The commission, chaired by retired judge Ian Farlam, is investigating the deaths of 44 people during strike-related violence at Lonmin's platinum mining operations at Marikana, near Rustenburg in the North West, in August 2012.

Thirty-four people, mostly striking mineworkers, were shot dead in a clash with police, over 70 were wounded, and over 250 arrested on August 16, 2012. Police were apparently trying to disarm and disperse them.

In the preceding week, 10 people, including two policemen and two Lonmin security guards, were killed.

Barnes said Ramaphosa should have intervened.

"You didn't even ask, because you would have been told that nothing was happening in relation to the wage dispute. If you had asked, you would have said it was unacceptable," she said.

Ramaphosa disagreed.

"We got reports from where everything was happening. Our representative, Ms Ncube, was dealing with the matter. I did not have the information on an ongoing basis."

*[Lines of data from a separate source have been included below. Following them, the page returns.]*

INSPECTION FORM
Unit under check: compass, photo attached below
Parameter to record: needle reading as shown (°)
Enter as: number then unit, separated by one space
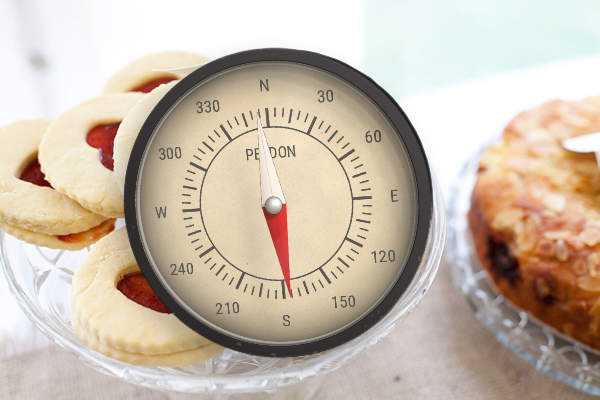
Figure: 175 °
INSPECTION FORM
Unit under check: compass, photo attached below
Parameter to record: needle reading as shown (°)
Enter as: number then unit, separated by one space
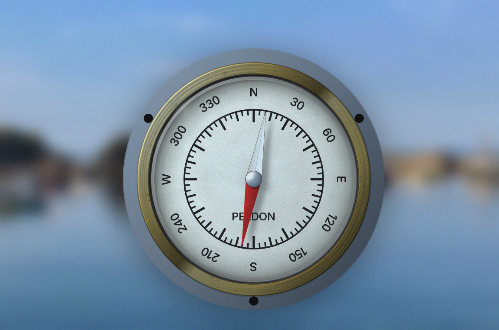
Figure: 190 °
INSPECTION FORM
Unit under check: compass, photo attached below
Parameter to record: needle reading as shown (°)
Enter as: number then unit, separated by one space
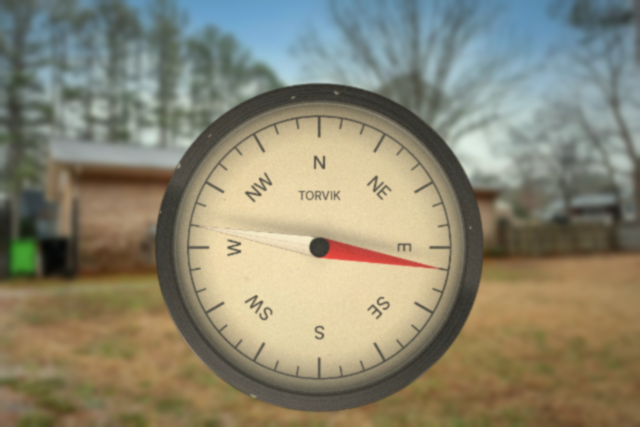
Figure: 100 °
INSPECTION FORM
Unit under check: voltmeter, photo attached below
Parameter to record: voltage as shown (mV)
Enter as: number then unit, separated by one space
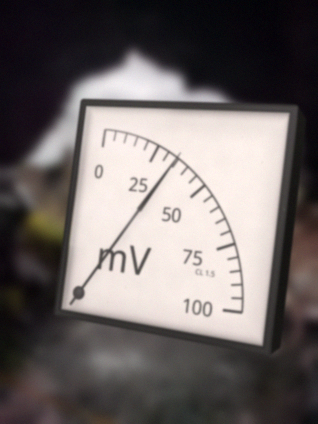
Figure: 35 mV
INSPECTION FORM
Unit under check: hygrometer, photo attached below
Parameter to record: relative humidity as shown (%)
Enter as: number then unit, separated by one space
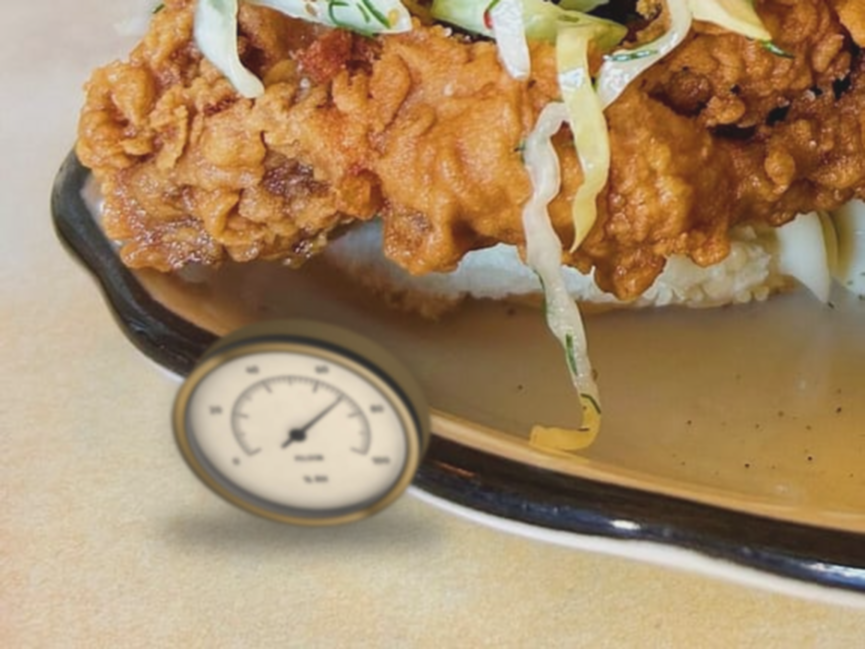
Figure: 70 %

Barnes asked Ramaphosa to explain why he expended a great deal of energy on lobbying to have the preceding violence characterised as criminal and to increase police presence, yet "did not take a single step to find out what was going on with regards to the wage dispute".

Ramaphosa said the incidents were an emergency which required attention after being stabilised initially.

"I was being given information of people dying and being killed. That is what I responded to, immediately. The stabilisation, in my view, would lead to negotiations to bring the solution," he said.

Ramaphosa said striking employees should not attack non-protesting colleagues.

Security was again tightened considerably on the second day of Ramaphosa's testimony.